## Excerpted text
Segment Open
Rousseff not among suspects to be investigated by the Supreme Court

Justice Minister says there is no evidence to implicate the president

Publicado em 09/03/2015 - 13:02 Por Camila Boehm reports from Agência Brasil - Brasília

Ministro da Justiça, José Eduardo Cardozo (Marcelo Camargo/Agência Brasil)

Justice Minister José Eduardo Cardozo said there is no evidence or facts to make the case for investigating President Dilma Rousseff as part of the Car Wash OperationMarcelo Camargo/Agência Brasil

Justice Minister José Eduardo Cardozo said there is no evidence or facts to make the case for investigating President Dilma Rousseff as part of the Car Wash Operation (the Federal Police operation targeted mainly at the Petrobras scandal). He denied any government interference in the Supreme Federal Court's decision to investigate a list of suspects submitted by Attorney-General Rodrigo Janot last Friday (Mar. 6), and emphasized the independence of public agencies engaging in the investigations.

Cardozo gave a news conference on Saturday (Mar. 7), he said, for the purpose of clarifying “mistaken” news reports about Rousseff being named on Janot's list. He explained Rousseff was only once referred to in the statement given by former Petrobras Downstream director Paulo Roberto Costa to a Federal Court when he mentioned receiving a request to transfer $660,000 from the Progressive Party (PP) coffers to help fund Rousseff's 2010 presidential campaign. According to his testimony, the request was made by former Finance Minister Antonio Palocci, then Rousseff's campaign chairman.
Segment Closed
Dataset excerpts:
Segment Open
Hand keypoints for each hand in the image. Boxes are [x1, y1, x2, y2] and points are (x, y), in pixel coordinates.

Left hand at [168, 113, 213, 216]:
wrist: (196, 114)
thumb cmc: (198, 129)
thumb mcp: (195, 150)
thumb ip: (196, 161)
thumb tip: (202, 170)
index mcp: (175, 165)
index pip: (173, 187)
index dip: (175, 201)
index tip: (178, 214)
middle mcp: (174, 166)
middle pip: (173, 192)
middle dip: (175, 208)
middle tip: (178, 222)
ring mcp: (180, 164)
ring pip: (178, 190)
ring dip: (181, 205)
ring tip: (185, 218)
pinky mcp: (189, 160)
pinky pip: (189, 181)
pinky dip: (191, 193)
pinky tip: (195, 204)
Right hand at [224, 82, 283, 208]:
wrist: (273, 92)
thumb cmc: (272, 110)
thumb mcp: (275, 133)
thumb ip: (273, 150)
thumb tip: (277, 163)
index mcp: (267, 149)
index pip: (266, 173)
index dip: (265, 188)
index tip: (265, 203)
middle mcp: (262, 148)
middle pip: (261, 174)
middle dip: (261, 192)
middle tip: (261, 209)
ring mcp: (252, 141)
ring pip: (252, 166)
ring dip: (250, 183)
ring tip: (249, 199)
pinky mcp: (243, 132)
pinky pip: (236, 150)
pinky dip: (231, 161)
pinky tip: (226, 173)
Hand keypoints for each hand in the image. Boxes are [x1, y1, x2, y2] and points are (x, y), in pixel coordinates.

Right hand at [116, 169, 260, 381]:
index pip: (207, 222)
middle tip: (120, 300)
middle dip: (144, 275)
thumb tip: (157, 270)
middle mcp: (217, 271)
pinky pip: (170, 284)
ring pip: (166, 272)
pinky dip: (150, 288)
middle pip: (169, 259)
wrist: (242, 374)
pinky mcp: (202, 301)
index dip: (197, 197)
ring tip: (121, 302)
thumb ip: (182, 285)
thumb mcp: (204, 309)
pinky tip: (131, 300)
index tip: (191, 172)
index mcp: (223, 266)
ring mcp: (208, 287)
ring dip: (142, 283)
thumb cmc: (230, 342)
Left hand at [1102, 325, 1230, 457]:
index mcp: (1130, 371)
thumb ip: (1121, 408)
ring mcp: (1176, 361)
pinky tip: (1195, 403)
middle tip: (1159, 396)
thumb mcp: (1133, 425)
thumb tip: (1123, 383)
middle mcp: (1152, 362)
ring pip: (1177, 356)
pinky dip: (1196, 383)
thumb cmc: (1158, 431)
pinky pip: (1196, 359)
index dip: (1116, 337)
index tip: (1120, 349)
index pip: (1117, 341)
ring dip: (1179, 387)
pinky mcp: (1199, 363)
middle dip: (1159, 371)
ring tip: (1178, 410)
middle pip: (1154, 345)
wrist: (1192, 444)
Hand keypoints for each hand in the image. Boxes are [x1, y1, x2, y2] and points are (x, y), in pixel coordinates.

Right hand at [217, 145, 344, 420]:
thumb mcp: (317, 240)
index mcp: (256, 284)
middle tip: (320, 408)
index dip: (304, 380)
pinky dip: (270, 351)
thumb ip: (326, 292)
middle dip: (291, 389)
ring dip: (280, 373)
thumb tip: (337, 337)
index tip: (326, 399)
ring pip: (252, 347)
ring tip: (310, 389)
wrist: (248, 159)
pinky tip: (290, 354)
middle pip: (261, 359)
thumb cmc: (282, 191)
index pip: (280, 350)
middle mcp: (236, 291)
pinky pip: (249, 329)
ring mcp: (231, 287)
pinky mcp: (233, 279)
Segment Closed
## Work request 1
Answer these questions from the news report on Rousseff:
(a) Who submitted the list of suspects to the Supreme Federal Court?
(b) On what day did Cardozo give his news conference?
(c) What amount was Costa asked to transfer from the Progressive Party coffers?
## Work request 2
Write out word for word the stretch of the news report on Rousseff from "Ministro da Justiça, José" through "in the investigations.".

## Exercise output 1
(a) Attorney-General Rodrigo Janot
(b) Saturday, March 7
(c) $660,000

## Exercise output 2
Ministro da Justiça, José Eduardo Cardozo (Marcelo Camargo/Agência Brasil)

Justice Minister José Eduardo Cardozo said there is no evidence or facts to make the case for investigating President Dilma Rousseff as part of the Car Wash OperationMarcelo Camargo/Agência Brasil

Justice Minister José Eduardo Cardozo said there is no evidence or facts to make the case for investigating President Dilma Rousseff as part of the Car Wash Operation (the Federal Police operation targeted mainly at the Petrobras scandal). He denied any government interference in the Supreme Federal Court's decision to investigate a list of suspects submitted by Attorney-General Rodrigo Janot last Friday (Mar. 6), and emphasized the independence of public agencies engaging in the investigations.